FOLKENFLIK: Kimes' specialty is professional football. She had a burst of good fortune newswise. Patriots quarterback Tom Brady announced last week he was leaving New England, which is a bit akin to Theodore Roosevelt departing Mt. Rushmore.
KIMES: It was a little bit surreal because we talked about that. We're continuing to talk about that on all of my shows, even with the knowledge that no one really knows, you know, when the NFL or any other sport is coming back.
FOLKENFLIK: Meanwhile, mindful of edicts for people to stay home, ESPN is reinventing what shows look like and what shows sound like on the fly.
SCHAAP: My basement right now - well, there's a lot of kids toys. The biggest concern is getting to the chair for the shot and not stepping on any Legos.

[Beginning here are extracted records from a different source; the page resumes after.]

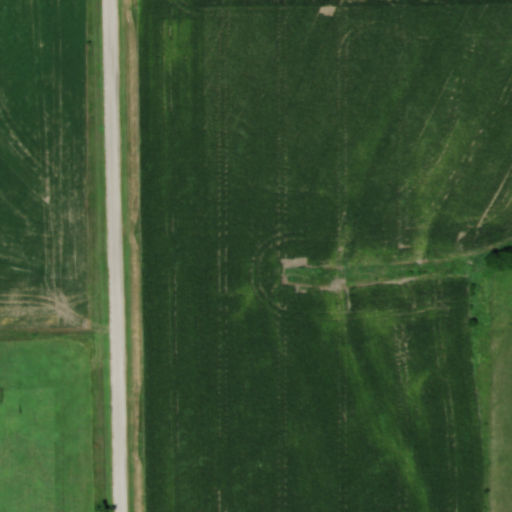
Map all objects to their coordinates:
road: (116, 255)
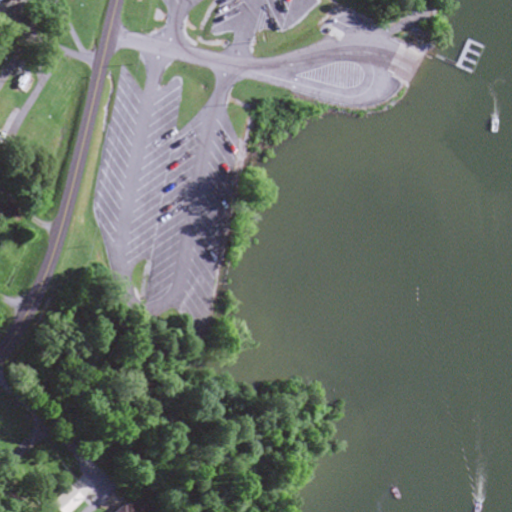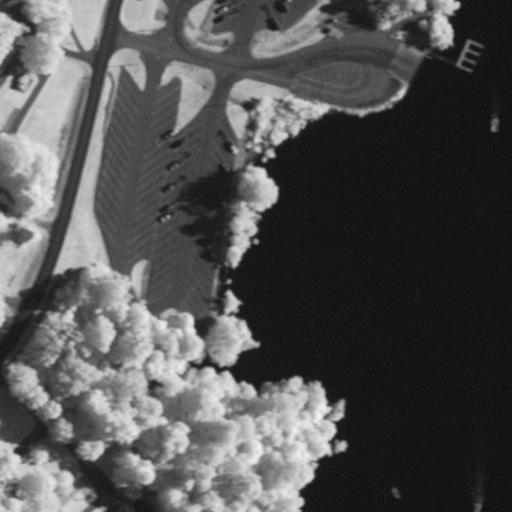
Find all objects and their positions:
building: (9, 1)
road: (238, 33)
road: (167, 52)
road: (396, 68)
road: (385, 72)
road: (71, 178)
road: (67, 448)
building: (59, 501)
building: (121, 507)
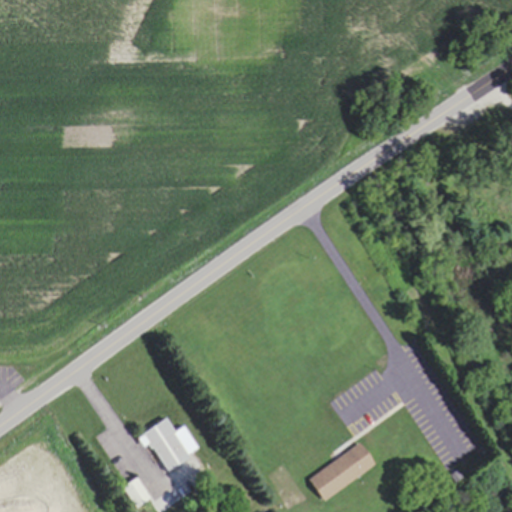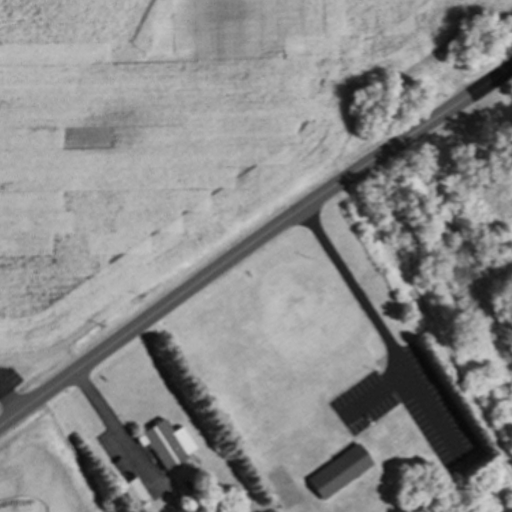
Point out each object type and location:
road: (500, 77)
road: (494, 98)
road: (241, 251)
road: (378, 326)
road: (10, 401)
road: (115, 429)
building: (165, 444)
building: (337, 473)
building: (131, 493)
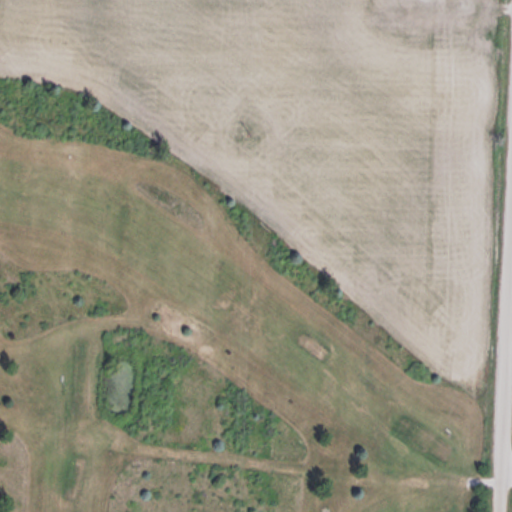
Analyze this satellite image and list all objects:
road: (504, 338)
park: (203, 347)
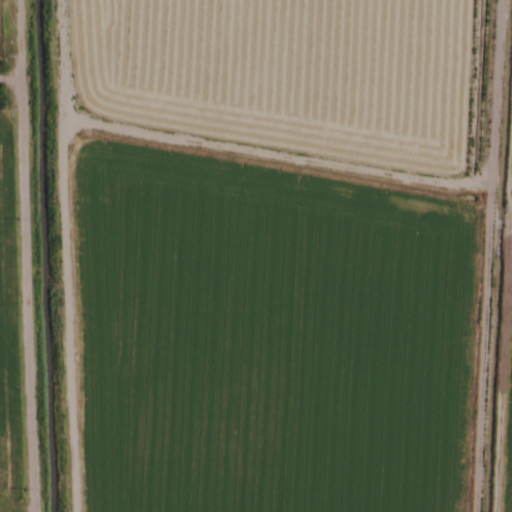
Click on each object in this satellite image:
road: (5, 86)
road: (16, 255)
road: (473, 256)
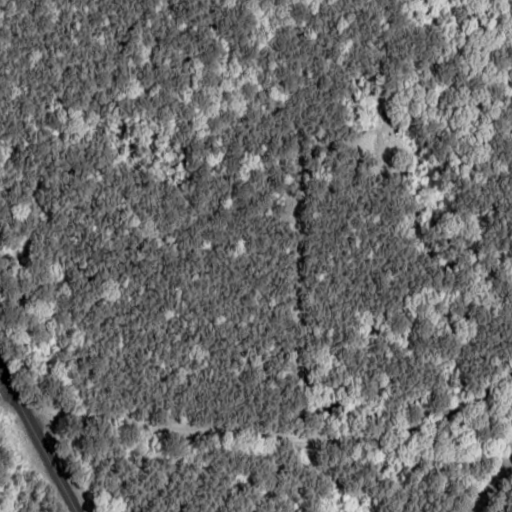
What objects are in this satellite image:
road: (5, 389)
road: (257, 433)
road: (42, 456)
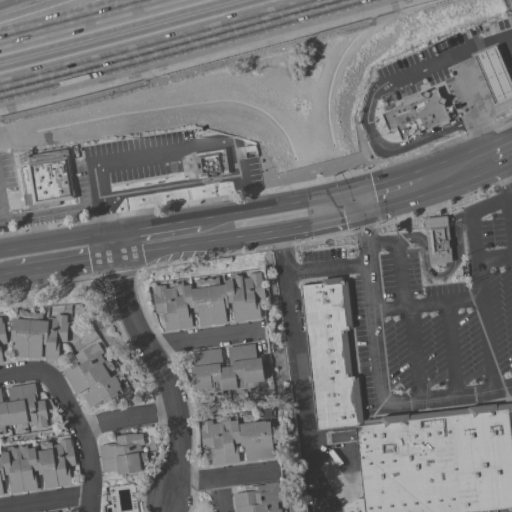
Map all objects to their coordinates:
road: (28, 9)
road: (71, 19)
road: (162, 45)
road: (420, 67)
parking lot: (420, 72)
building: (492, 74)
building: (493, 74)
road: (462, 77)
road: (495, 110)
building: (413, 114)
building: (416, 114)
road: (393, 148)
road: (504, 155)
parking lot: (129, 160)
building: (208, 163)
building: (209, 163)
road: (98, 164)
road: (469, 169)
road: (504, 174)
building: (47, 177)
road: (210, 178)
building: (45, 180)
parking lot: (8, 184)
road: (401, 191)
road: (344, 205)
road: (2, 206)
traffic signals: (328, 209)
road: (320, 210)
road: (52, 212)
road: (295, 215)
road: (254, 222)
road: (364, 223)
road: (205, 230)
building: (435, 239)
building: (437, 239)
road: (146, 240)
road: (57, 242)
road: (381, 243)
road: (493, 254)
road: (67, 264)
road: (307, 269)
road: (398, 273)
road: (444, 273)
road: (8, 274)
road: (477, 277)
building: (208, 300)
building: (209, 301)
road: (426, 301)
parking lot: (429, 312)
building: (36, 334)
building: (1, 336)
building: (36, 336)
building: (1, 338)
road: (205, 340)
road: (451, 346)
road: (416, 350)
building: (328, 352)
building: (329, 353)
building: (226, 369)
building: (225, 370)
road: (160, 371)
building: (91, 375)
building: (91, 375)
road: (304, 391)
road: (382, 397)
building: (21, 408)
building: (22, 408)
road: (73, 417)
road: (127, 421)
building: (237, 438)
building: (236, 440)
parking lot: (317, 448)
building: (122, 454)
building: (121, 455)
building: (436, 461)
building: (436, 461)
building: (36, 465)
building: (35, 466)
road: (225, 478)
road: (221, 495)
building: (257, 498)
building: (256, 499)
road: (45, 503)
building: (52, 511)
building: (52, 511)
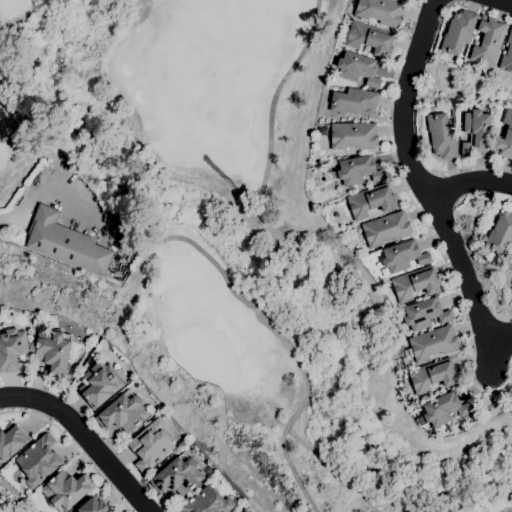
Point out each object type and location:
building: (405, 0)
building: (378, 11)
building: (380, 11)
building: (457, 31)
building: (459, 32)
building: (369, 39)
building: (370, 39)
building: (486, 40)
building: (488, 41)
building: (506, 53)
building: (507, 55)
building: (358, 68)
building: (353, 101)
building: (321, 130)
building: (473, 130)
building: (476, 131)
building: (352, 135)
building: (504, 135)
building: (353, 136)
building: (440, 136)
building: (442, 136)
building: (505, 137)
road: (30, 142)
road: (269, 152)
road: (411, 163)
road: (470, 164)
building: (354, 169)
building: (359, 170)
road: (471, 181)
road: (437, 183)
building: (369, 201)
building: (372, 201)
parking lot: (82, 202)
road: (80, 206)
road: (22, 211)
road: (424, 217)
building: (385, 228)
building: (386, 228)
building: (500, 229)
building: (501, 232)
building: (65, 243)
building: (65, 243)
park: (208, 244)
building: (402, 256)
building: (404, 256)
building: (416, 283)
building: (415, 284)
building: (425, 314)
building: (424, 315)
road: (276, 330)
building: (432, 343)
building: (431, 345)
building: (12, 350)
building: (52, 350)
building: (53, 351)
road: (491, 354)
building: (433, 375)
building: (430, 376)
building: (98, 384)
building: (100, 384)
building: (443, 408)
building: (444, 409)
building: (122, 412)
building: (123, 413)
road: (85, 434)
building: (9, 439)
building: (10, 441)
road: (77, 444)
building: (150, 445)
building: (150, 445)
building: (39, 460)
building: (38, 461)
building: (176, 476)
building: (178, 476)
building: (63, 489)
building: (65, 490)
building: (206, 501)
building: (207, 502)
building: (91, 505)
building: (93, 505)
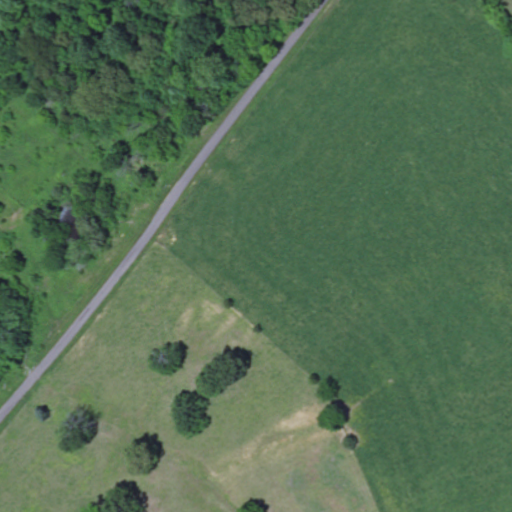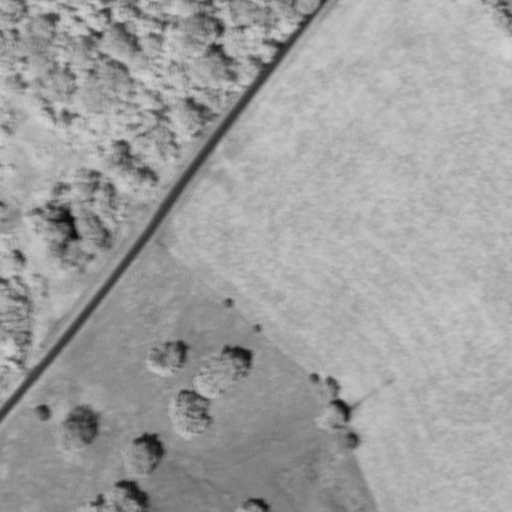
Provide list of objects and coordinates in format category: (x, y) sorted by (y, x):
road: (166, 210)
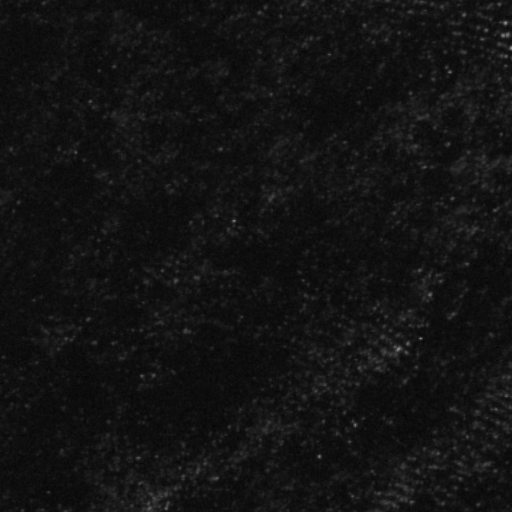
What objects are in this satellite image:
river: (227, 440)
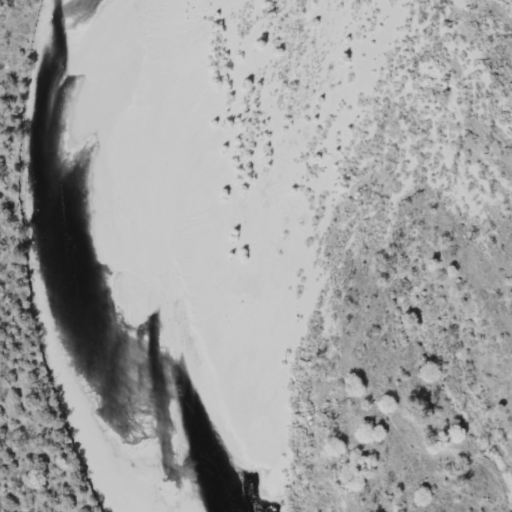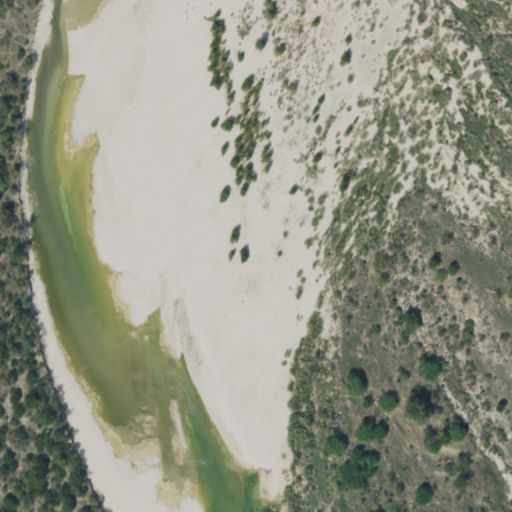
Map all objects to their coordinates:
river: (145, 256)
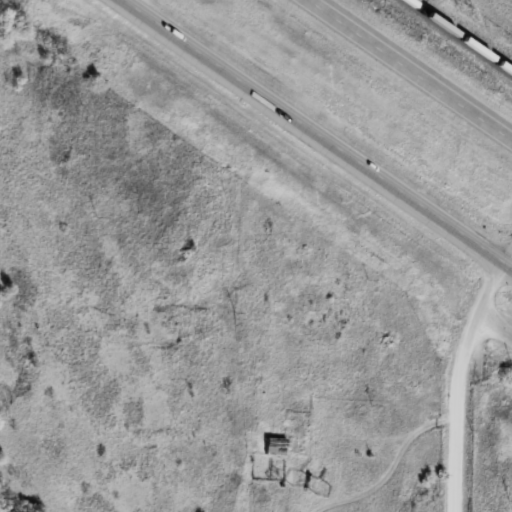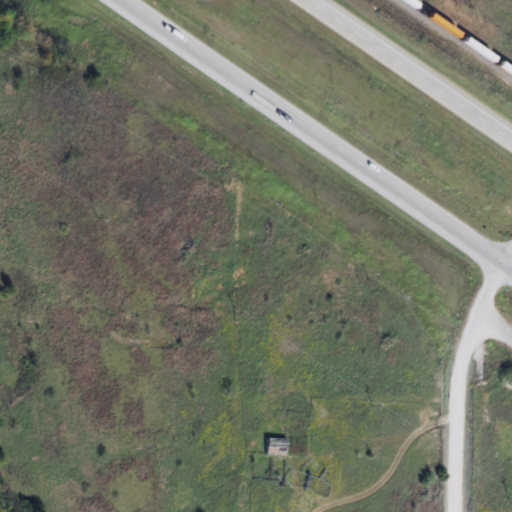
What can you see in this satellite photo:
railway: (456, 38)
road: (416, 65)
road: (318, 131)
road: (510, 264)
road: (498, 316)
road: (463, 379)
building: (270, 447)
road: (389, 490)
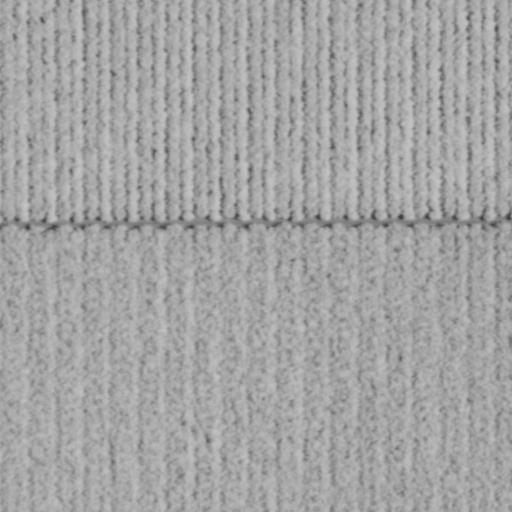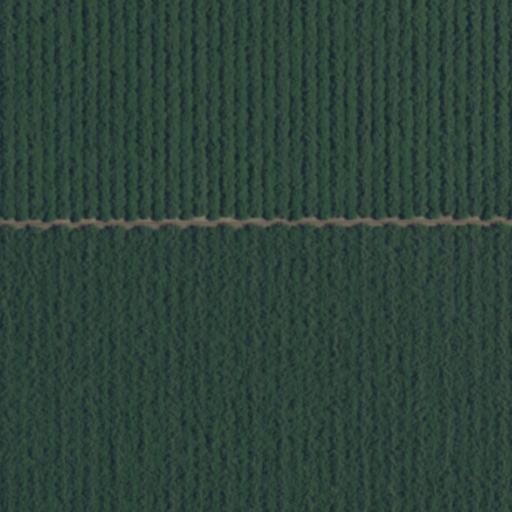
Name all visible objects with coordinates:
crop: (256, 256)
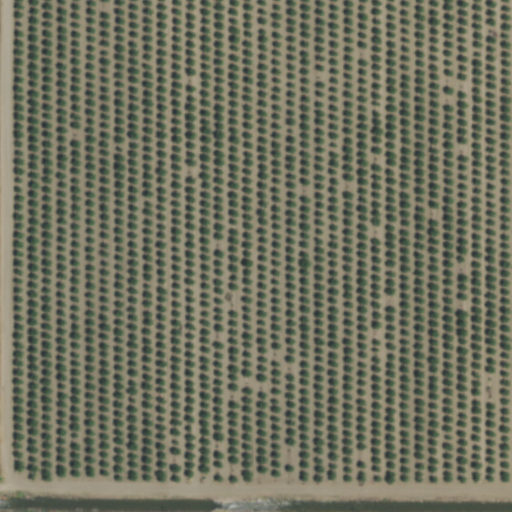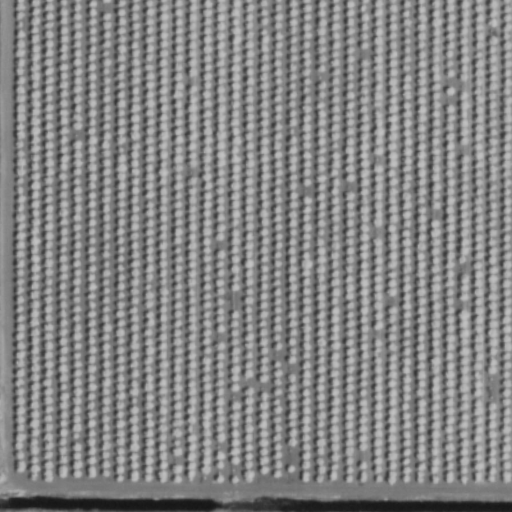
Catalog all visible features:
road: (255, 487)
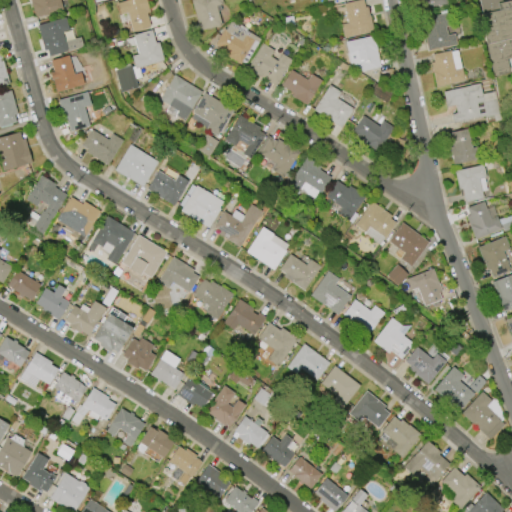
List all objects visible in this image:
building: (344, 0)
building: (96, 1)
building: (431, 4)
building: (44, 7)
building: (134, 13)
building: (134, 13)
building: (206, 13)
building: (206, 13)
building: (355, 19)
building: (356, 19)
building: (438, 31)
building: (438, 32)
building: (496, 33)
building: (52, 36)
building: (57, 38)
building: (236, 42)
building: (236, 43)
building: (363, 53)
building: (363, 53)
building: (138, 60)
building: (138, 60)
building: (267, 65)
building: (268, 65)
building: (446, 68)
building: (446, 68)
building: (3, 75)
building: (64, 75)
building: (64, 75)
building: (299, 86)
building: (300, 86)
building: (379, 93)
building: (179, 96)
building: (179, 98)
building: (470, 103)
building: (471, 104)
building: (332, 107)
building: (332, 107)
building: (6, 109)
building: (7, 110)
building: (74, 111)
building: (75, 111)
building: (211, 113)
road: (289, 113)
building: (210, 114)
building: (371, 133)
building: (371, 133)
building: (244, 135)
building: (244, 136)
building: (207, 145)
building: (100, 146)
building: (101, 147)
building: (461, 147)
building: (462, 147)
building: (13, 151)
building: (13, 152)
building: (277, 155)
building: (277, 156)
building: (135, 166)
building: (135, 166)
building: (307, 179)
building: (309, 179)
building: (471, 182)
building: (471, 184)
building: (167, 185)
building: (167, 186)
building: (343, 198)
building: (344, 199)
building: (43, 204)
building: (43, 205)
road: (437, 205)
building: (200, 206)
building: (201, 207)
building: (76, 216)
building: (76, 217)
building: (482, 220)
building: (480, 221)
building: (374, 223)
building: (374, 223)
building: (236, 225)
building: (236, 225)
building: (110, 239)
building: (112, 239)
building: (407, 244)
building: (407, 244)
building: (266, 248)
building: (266, 249)
building: (142, 257)
building: (494, 257)
building: (495, 257)
building: (143, 258)
road: (229, 262)
building: (3, 270)
building: (297, 271)
building: (298, 271)
building: (177, 275)
building: (396, 275)
building: (396, 275)
building: (178, 276)
building: (22, 285)
building: (22, 286)
building: (425, 286)
building: (425, 288)
building: (503, 292)
building: (503, 292)
building: (329, 293)
building: (329, 294)
building: (108, 297)
building: (211, 297)
building: (211, 298)
building: (51, 302)
building: (52, 302)
building: (361, 316)
building: (83, 317)
building: (362, 317)
building: (83, 318)
building: (242, 318)
building: (243, 318)
building: (510, 323)
building: (509, 325)
building: (111, 332)
building: (111, 334)
building: (393, 339)
building: (392, 340)
building: (274, 343)
building: (276, 343)
building: (12, 351)
building: (12, 352)
building: (137, 353)
building: (138, 354)
building: (306, 363)
building: (307, 363)
building: (423, 365)
building: (423, 365)
building: (37, 370)
building: (166, 370)
building: (166, 370)
building: (38, 371)
road: (108, 372)
building: (239, 378)
building: (476, 383)
building: (68, 387)
building: (69, 387)
building: (337, 387)
building: (338, 387)
building: (453, 389)
building: (456, 389)
building: (192, 393)
building: (193, 394)
building: (261, 397)
building: (9, 400)
building: (97, 404)
building: (96, 405)
building: (223, 407)
building: (224, 408)
building: (368, 410)
building: (368, 411)
building: (67, 414)
building: (481, 416)
building: (484, 416)
building: (125, 426)
building: (2, 427)
building: (125, 427)
building: (250, 432)
building: (249, 433)
building: (399, 436)
building: (397, 437)
building: (155, 442)
building: (155, 442)
building: (277, 450)
building: (277, 450)
building: (64, 452)
building: (12, 454)
building: (12, 456)
building: (184, 461)
building: (426, 463)
building: (426, 463)
building: (184, 464)
building: (303, 473)
building: (303, 473)
building: (37, 474)
building: (37, 474)
road: (258, 477)
building: (211, 481)
building: (212, 481)
building: (457, 487)
building: (458, 487)
building: (68, 492)
building: (68, 493)
building: (329, 495)
building: (329, 495)
road: (19, 501)
building: (239, 501)
building: (239, 501)
building: (354, 503)
building: (354, 503)
building: (483, 505)
building: (484, 505)
building: (91, 507)
building: (92, 507)
building: (260, 510)
building: (261, 510)
building: (122, 511)
building: (123, 511)
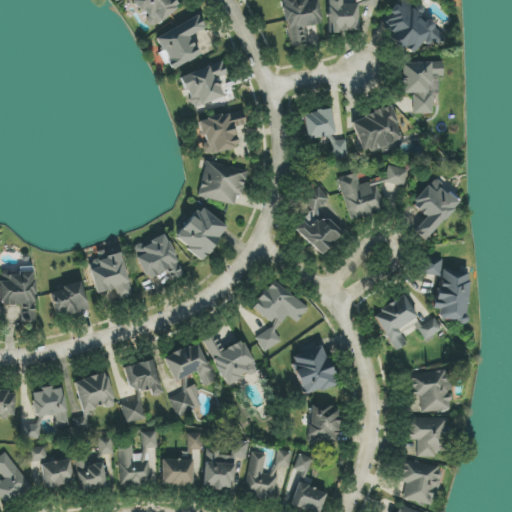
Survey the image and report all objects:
building: (155, 9)
building: (345, 14)
building: (299, 20)
building: (179, 43)
road: (315, 80)
building: (203, 84)
building: (420, 84)
building: (318, 124)
building: (376, 130)
building: (220, 131)
building: (338, 148)
building: (395, 176)
building: (221, 183)
building: (359, 197)
building: (432, 208)
building: (317, 224)
building: (200, 233)
road: (391, 247)
road: (247, 256)
building: (157, 258)
building: (430, 266)
building: (110, 276)
building: (19, 294)
building: (452, 295)
building: (68, 300)
building: (276, 312)
building: (394, 321)
building: (429, 329)
road: (360, 359)
building: (230, 360)
building: (188, 364)
building: (312, 371)
building: (142, 377)
building: (431, 390)
building: (93, 393)
building: (6, 402)
building: (50, 405)
building: (132, 412)
building: (80, 423)
building: (323, 423)
building: (428, 435)
building: (37, 454)
building: (138, 462)
building: (301, 464)
building: (222, 466)
building: (94, 467)
building: (56, 473)
building: (264, 474)
building: (10, 479)
building: (419, 482)
building: (307, 498)
building: (402, 509)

KIMES: Studio is a generous word to describe where I'm at now, which is in my home office, which - it was the last room in my house I decorated. And many people have commented on how sparse it is. I tried to put some objects behind me to make it look a little bit more, I guess, homey. And now I'm being told it looks like a college dorm room.
SCHAAP: If you've got a good Internet connection, you know, I'm doing TV from the basement. I'm doing radio from wherever - broadcast-quality audio. We've got FaceTime. We've got Skype. The question is, what are we going to keep talking about?
FOLKENFLIK: David Folkenflik, NPR News.